Holding a long sell position is considered a long (positive) gamma trade, as the option begins to appreciate in value at a faster rate as the price of the underlying asset falls, resulting in earns money for the buyer and generates a loss for the seller (holder of a short gamma position).
According to Collins, market makers were short of gamma (put option sellers) at $ 52,000- $ 50,000 on Wednesday. As bitcoin began to decline, negative gamma exposure became distressing: options sold in the aforementioned strikes began to rise in value, signaling losses for market makers. So, market makers responded by selling bitcoins on the spot / futures market.
Data provided by Collins shows that the estimated dealer inventory fell by 2,900 BTC as bitcoin prices fell. The inventory estimate represents the number of bitcoins bypassed in the spot and futures market. (A BTC futures contract represents a coin on the major exchanges. The Chicago Mercantile Exchange contract size is 5.)
Greg Magadini, CEO and co-founder of the options analysis platform Genesis Volatility, agreed with Collins’ theory, saying in a Telegram conversation that many traders were holding long positions or bearish bets at 50,000. $ and $ 48,000.

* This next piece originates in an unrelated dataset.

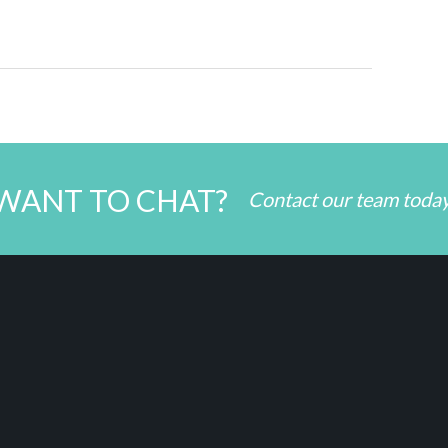
WANT TO CHAT?
Contact our team toda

The theory can be debated on the grounds that selling 2,900 BTC worth $ 145 million at the current price of around $ 50,000 is too small a transaction to have a significant bearish impact on the cryptocurrency with a market capitalization of $ 1 trillion.
Nonetheless, the fact that traders and analysts are starting to assess the hedging activity of cryptocurrency options market makers reflects the growing relevance of the derivatives segment to the bitcoin market.